Next, it is assumed that the valence electron is at the level of n = 1. The first ionization energy of the phosphorus atom is E1 = 10.49 eV (Buhl 1994). According to formula (34), the ionization energy of the phosphorus atom in the silicon atom should decrease ε2 = 156.25 times to the level of 0.067 eV. Comparing this result with the experienced ionization energy value of the phosphorus atom in 0.045 eV silicon (Buhl 1994), it can be concluded that the difference between experimental and calculated values is less than 1.5 times. This is a satisfactory outcome. As a result, shallow admixtures, such as phosphorus in silicon, are often called hydrogen-like admixtures.
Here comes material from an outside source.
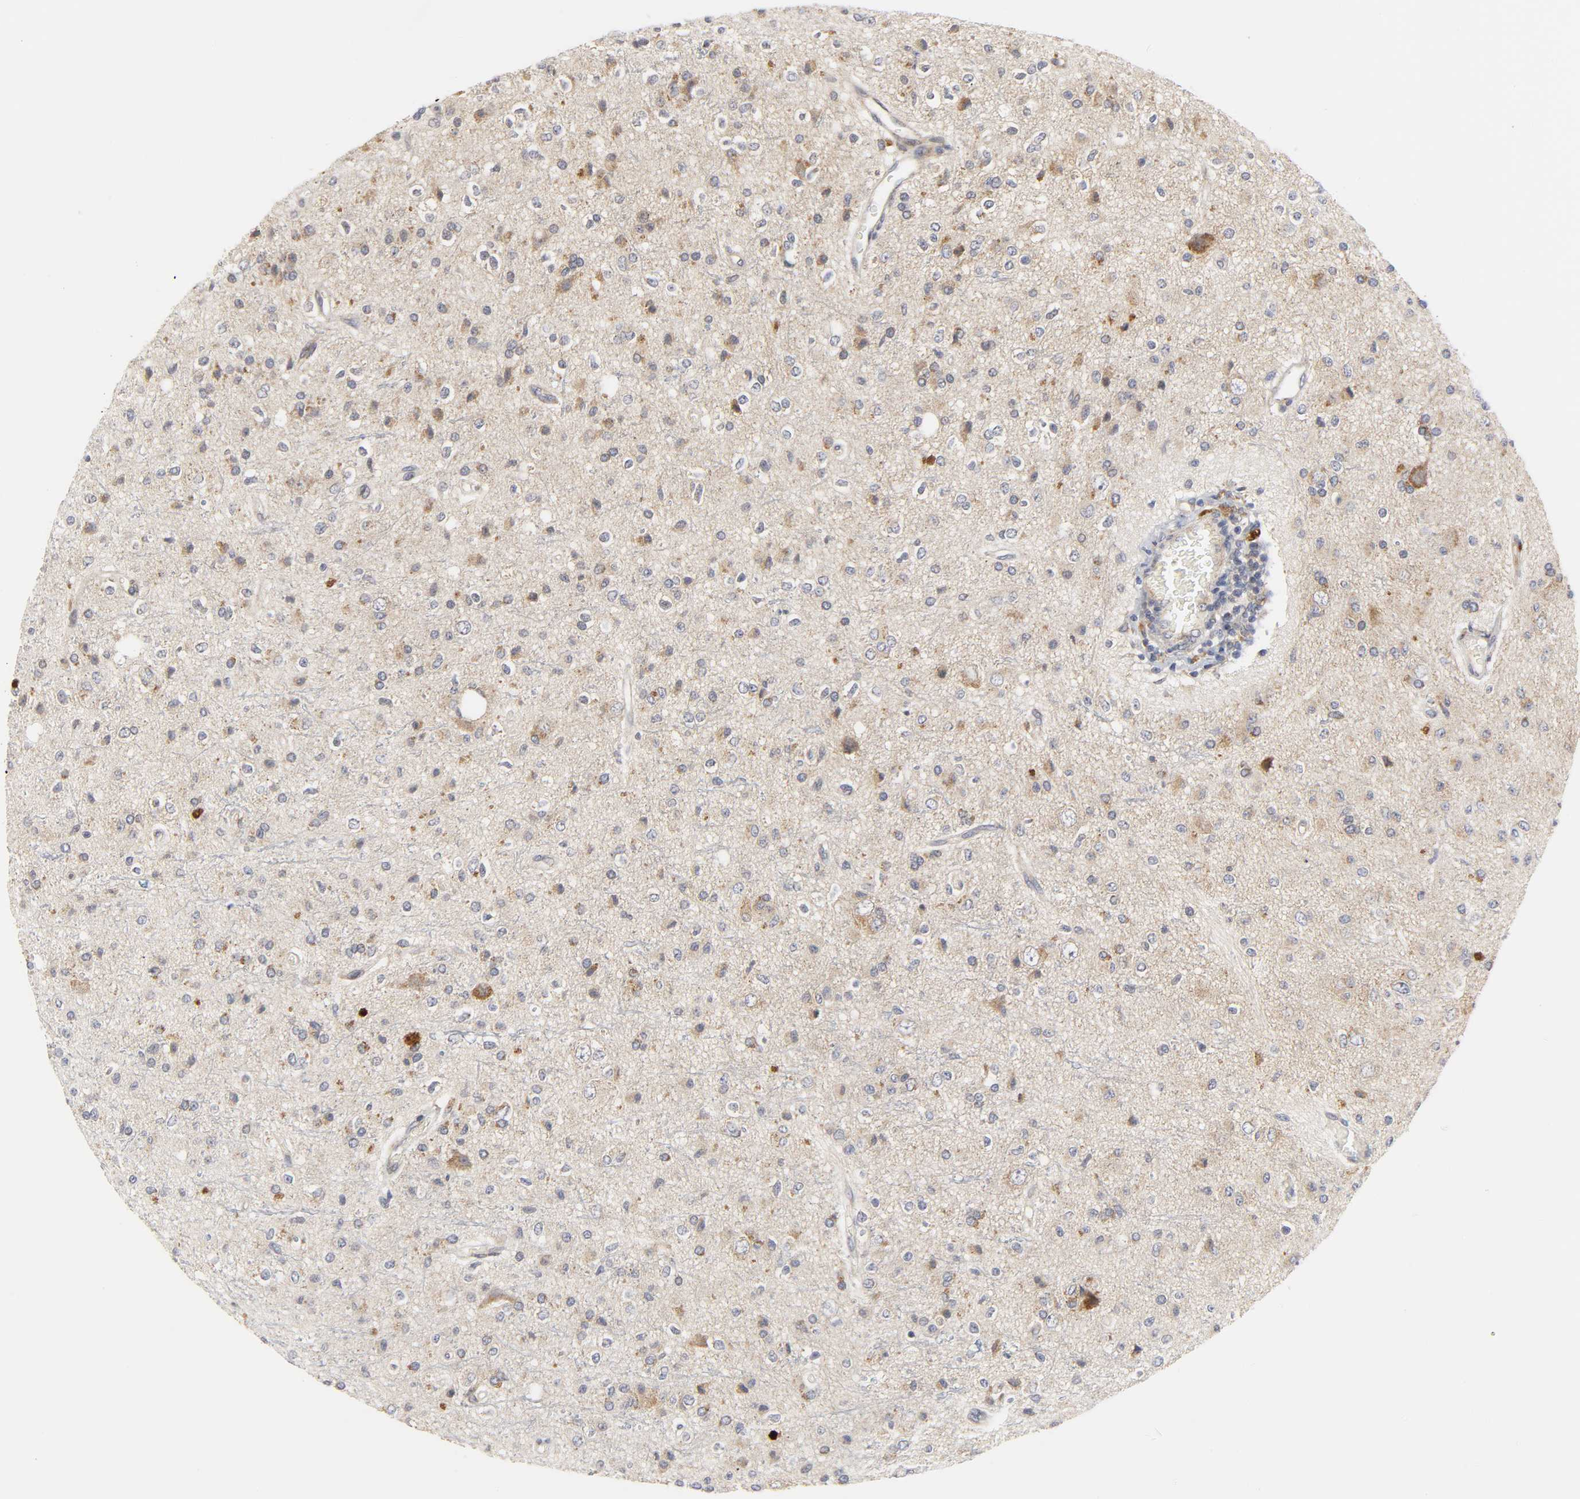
{"staining": {"intensity": "moderate", "quantity": "25%-75%", "location": "cytoplasmic/membranous"}, "tissue": "glioma", "cell_type": "Tumor cells", "image_type": "cancer", "snomed": [{"axis": "morphology", "description": "Glioma, malignant, High grade"}, {"axis": "topography", "description": "Brain"}], "caption": "Glioma was stained to show a protein in brown. There is medium levels of moderate cytoplasmic/membranous positivity in about 25%-75% of tumor cells.", "gene": "BAX", "patient": {"sex": "male", "age": 47}}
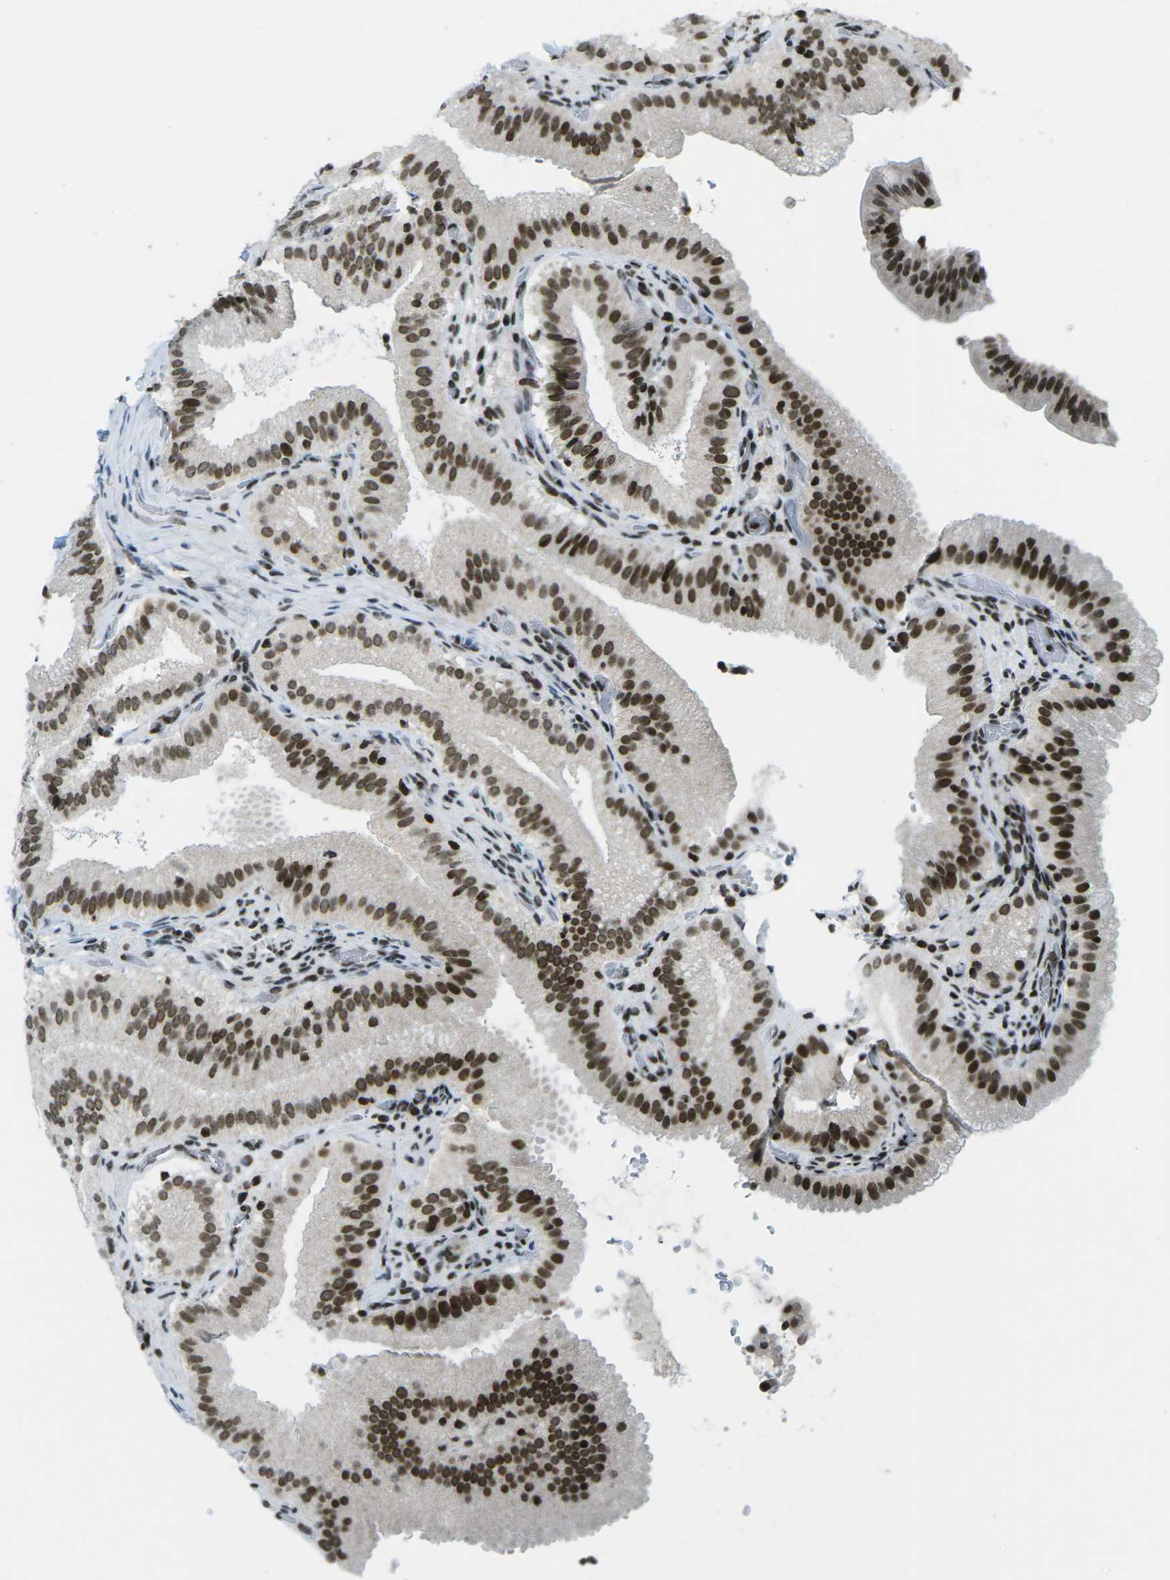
{"staining": {"intensity": "strong", "quantity": ">75%", "location": "nuclear"}, "tissue": "gallbladder", "cell_type": "Glandular cells", "image_type": "normal", "snomed": [{"axis": "morphology", "description": "Normal tissue, NOS"}, {"axis": "topography", "description": "Gallbladder"}], "caption": "IHC of normal gallbladder demonstrates high levels of strong nuclear staining in about >75% of glandular cells.", "gene": "EME1", "patient": {"sex": "male", "age": 54}}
The difference between the experimental and theoretical values is probably connected with the fact that near the atom of the admixture of phosphorus, the polarization of silicon differs slightly from the state found in the ideal network that does not contain admixtures and defects. From formula (34) it follows that to obtain ionization energy 0.045 eV, the dielectric permeability close to the phosphorus atom should be about 10.5. This is a reduction of only 16% compared to pure silicon.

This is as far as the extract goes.